Problem description →
All lines of the entries with "tail" in them must be listed.

Input data →
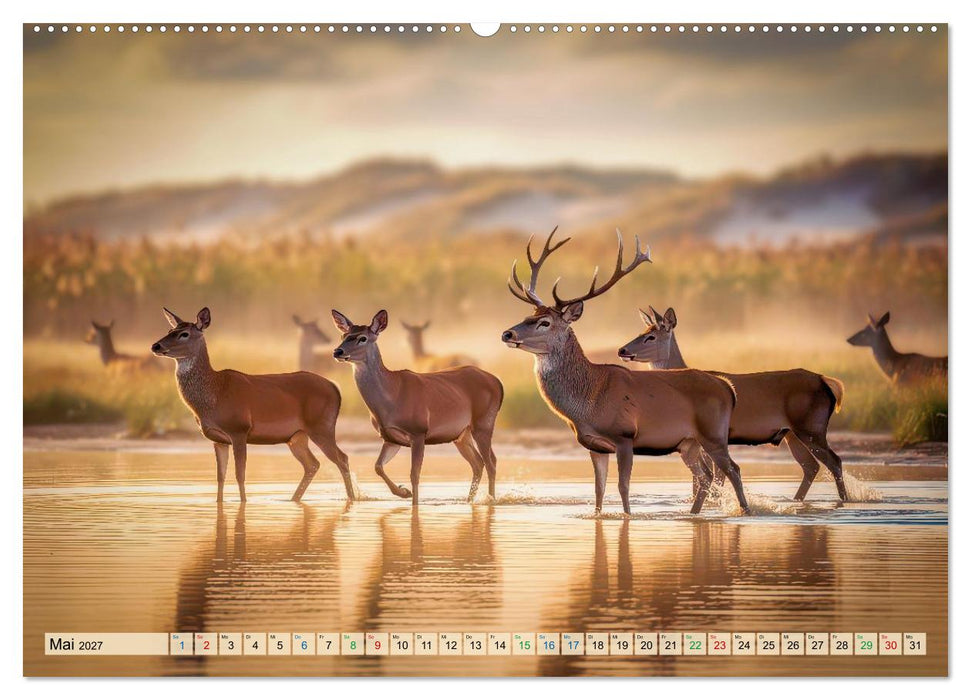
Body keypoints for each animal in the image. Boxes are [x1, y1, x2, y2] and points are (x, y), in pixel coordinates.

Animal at [151, 307, 355, 504]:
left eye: (184, 333)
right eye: (169, 330)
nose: (156, 345)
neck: (214, 394)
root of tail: (335, 387)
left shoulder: (239, 430)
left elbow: (239, 474)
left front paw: (243, 503)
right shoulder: (218, 440)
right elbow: (220, 477)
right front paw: (219, 503)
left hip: (322, 426)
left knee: (342, 458)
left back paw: (352, 498)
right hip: (297, 436)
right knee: (312, 464)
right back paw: (293, 499)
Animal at [331, 309, 504, 505]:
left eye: (362, 338)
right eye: (343, 335)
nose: (338, 351)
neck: (390, 399)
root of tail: (498, 382)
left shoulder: (418, 431)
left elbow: (414, 474)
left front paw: (413, 502)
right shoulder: (390, 438)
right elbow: (378, 467)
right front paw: (403, 491)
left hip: (484, 422)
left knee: (491, 462)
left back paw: (491, 499)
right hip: (461, 433)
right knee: (477, 463)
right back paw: (469, 500)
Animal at [501, 228, 749, 515]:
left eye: (544, 322)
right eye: (527, 316)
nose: (507, 334)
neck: (589, 401)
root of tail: (728, 387)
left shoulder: (624, 436)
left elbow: (623, 487)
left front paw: (628, 517)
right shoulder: (594, 445)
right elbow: (599, 490)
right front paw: (598, 516)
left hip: (714, 434)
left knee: (733, 470)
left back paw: (746, 512)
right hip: (689, 442)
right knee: (706, 475)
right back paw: (694, 515)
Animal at [617, 305, 848, 501]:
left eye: (651, 336)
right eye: (642, 331)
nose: (622, 350)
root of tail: (826, 381)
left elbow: (715, 477)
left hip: (812, 427)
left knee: (834, 461)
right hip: (792, 433)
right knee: (811, 466)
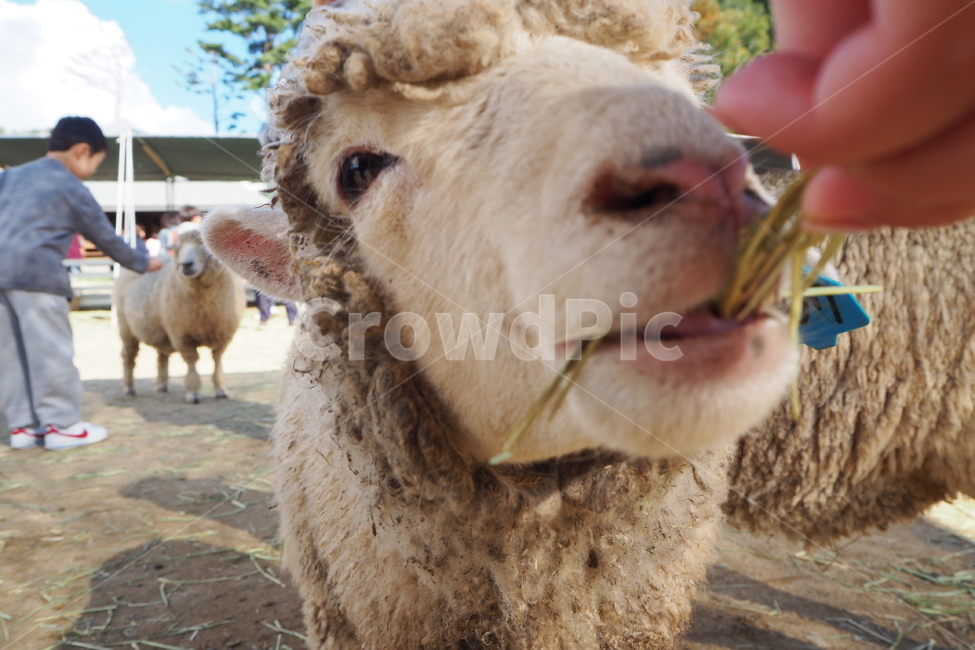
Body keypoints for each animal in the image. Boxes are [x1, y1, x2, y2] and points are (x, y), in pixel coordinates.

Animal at [114, 227, 246, 403]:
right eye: (177, 249)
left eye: (203, 246)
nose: (186, 264)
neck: (205, 307)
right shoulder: (182, 335)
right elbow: (192, 361)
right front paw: (193, 391)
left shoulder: (223, 334)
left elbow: (217, 360)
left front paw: (221, 389)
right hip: (126, 327)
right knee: (129, 356)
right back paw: (129, 388)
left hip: (160, 330)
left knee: (161, 355)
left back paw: (162, 385)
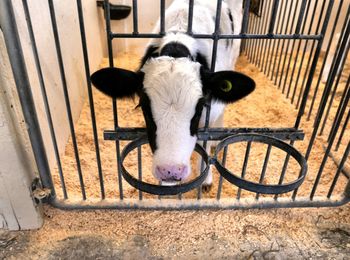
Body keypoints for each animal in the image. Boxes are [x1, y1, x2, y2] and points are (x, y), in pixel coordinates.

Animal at [90, 0, 254, 187]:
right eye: (144, 107)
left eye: (199, 109)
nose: (171, 170)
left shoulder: (210, 112)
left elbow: (205, 138)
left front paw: (206, 179)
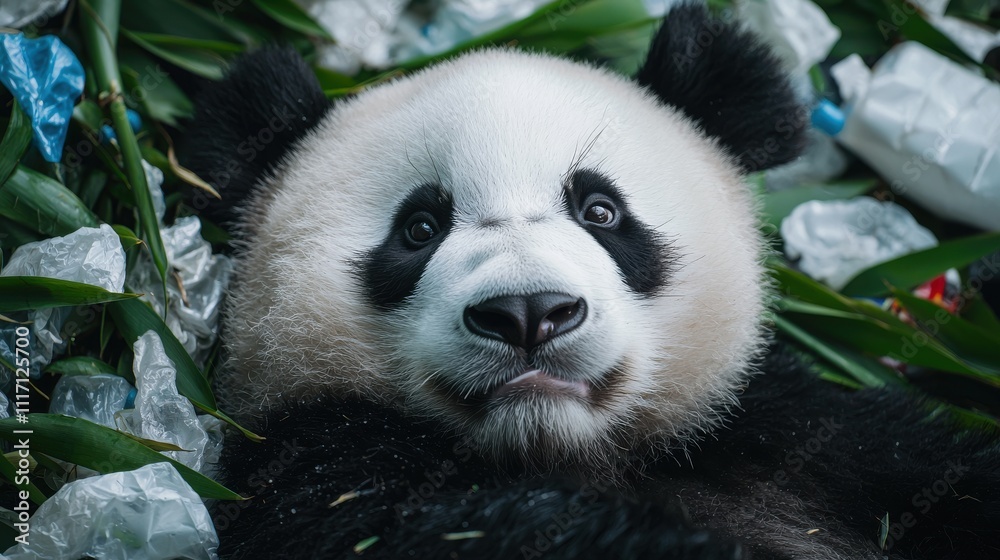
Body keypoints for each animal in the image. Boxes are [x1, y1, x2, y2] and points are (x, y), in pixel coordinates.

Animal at [184, 4, 1000, 559]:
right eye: (418, 228)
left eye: (600, 210)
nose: (527, 312)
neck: (567, 451)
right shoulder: (319, 471)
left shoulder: (798, 431)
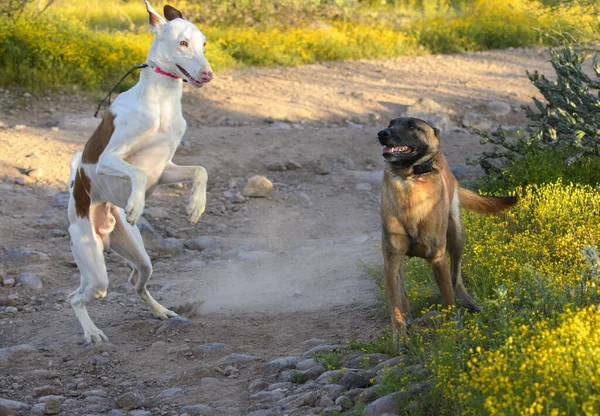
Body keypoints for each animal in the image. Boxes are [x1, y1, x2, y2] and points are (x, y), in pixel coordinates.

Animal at [67, 1, 213, 342]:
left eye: (203, 44)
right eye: (182, 43)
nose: (208, 74)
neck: (161, 101)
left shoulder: (167, 169)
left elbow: (200, 170)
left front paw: (195, 206)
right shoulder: (106, 159)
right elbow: (138, 173)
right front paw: (135, 204)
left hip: (139, 254)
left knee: (137, 281)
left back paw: (161, 311)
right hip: (93, 267)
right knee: (76, 297)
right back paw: (92, 332)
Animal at [380, 116, 516, 342]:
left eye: (412, 126)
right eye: (391, 123)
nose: (382, 133)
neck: (409, 180)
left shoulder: (438, 258)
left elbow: (448, 299)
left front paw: (452, 329)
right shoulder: (390, 260)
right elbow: (395, 303)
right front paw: (400, 336)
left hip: (457, 236)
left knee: (456, 278)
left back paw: (469, 302)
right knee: (403, 288)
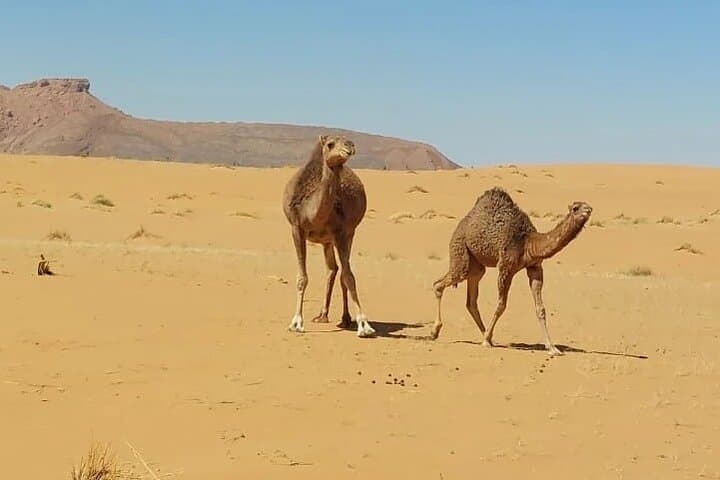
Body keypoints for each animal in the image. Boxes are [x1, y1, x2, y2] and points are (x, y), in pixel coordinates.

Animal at [282, 135, 375, 337]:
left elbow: (349, 277)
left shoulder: (340, 232)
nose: (350, 147)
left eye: (350, 142)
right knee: (332, 269)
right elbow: (302, 278)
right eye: (330, 144)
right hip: (326, 241)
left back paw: (345, 318)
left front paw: (364, 325)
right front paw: (296, 323)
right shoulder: (296, 228)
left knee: (339, 271)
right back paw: (322, 315)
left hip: (348, 234)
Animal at [432, 187, 592, 356]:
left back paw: (488, 337)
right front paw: (486, 340)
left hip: (476, 265)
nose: (588, 210)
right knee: (440, 284)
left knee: (471, 300)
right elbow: (501, 305)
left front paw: (552, 348)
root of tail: (462, 223)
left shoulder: (535, 268)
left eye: (588, 206)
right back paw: (436, 332)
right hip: (461, 252)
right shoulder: (506, 266)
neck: (527, 243)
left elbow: (540, 309)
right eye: (576, 208)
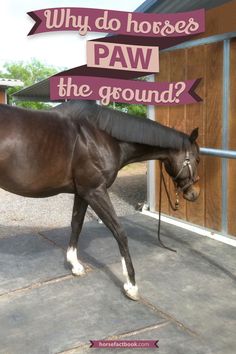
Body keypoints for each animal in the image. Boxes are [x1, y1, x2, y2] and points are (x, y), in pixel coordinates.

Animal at [0, 101, 200, 300]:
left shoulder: (82, 192)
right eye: (197, 159)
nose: (194, 194)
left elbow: (77, 224)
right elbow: (119, 232)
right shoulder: (95, 191)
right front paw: (131, 285)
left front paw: (75, 265)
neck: (99, 136)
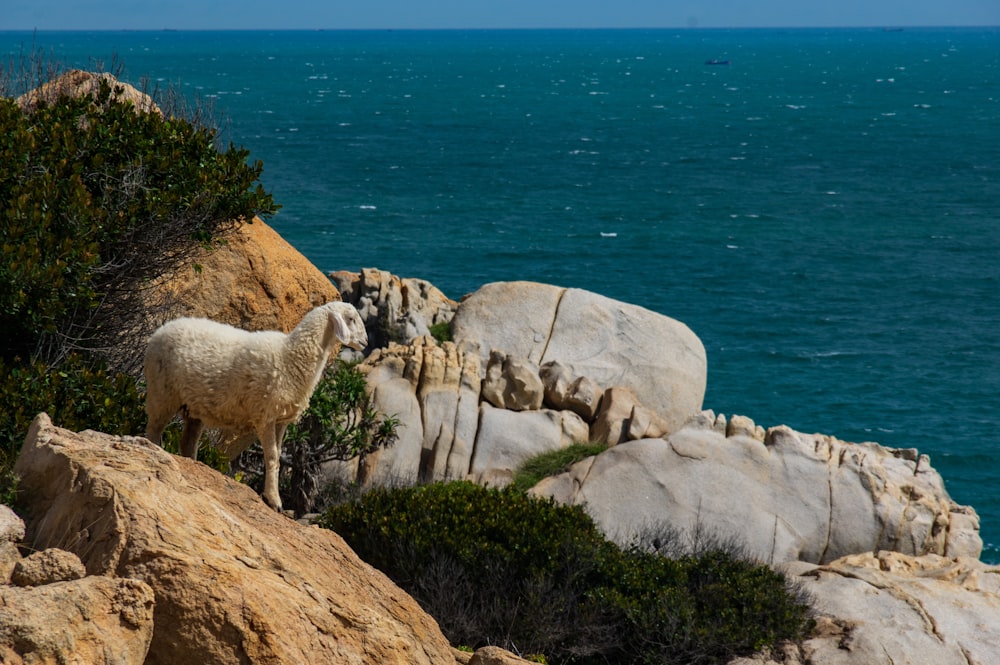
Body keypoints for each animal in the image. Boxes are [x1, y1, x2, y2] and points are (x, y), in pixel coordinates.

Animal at [145, 298, 368, 510]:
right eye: (351, 319)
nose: (365, 341)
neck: (291, 355)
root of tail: (161, 330)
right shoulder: (266, 416)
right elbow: (271, 457)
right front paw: (273, 500)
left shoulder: (281, 420)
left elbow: (278, 456)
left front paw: (272, 496)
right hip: (162, 393)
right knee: (153, 430)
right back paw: (155, 455)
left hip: (193, 407)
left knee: (187, 441)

Task result →
root of tail: (335, 387)
root of tail: (498, 382)
root of tail: (728, 387)
root of tail: (826, 381)
root of tail: (462, 223)
root of tail: (161, 330)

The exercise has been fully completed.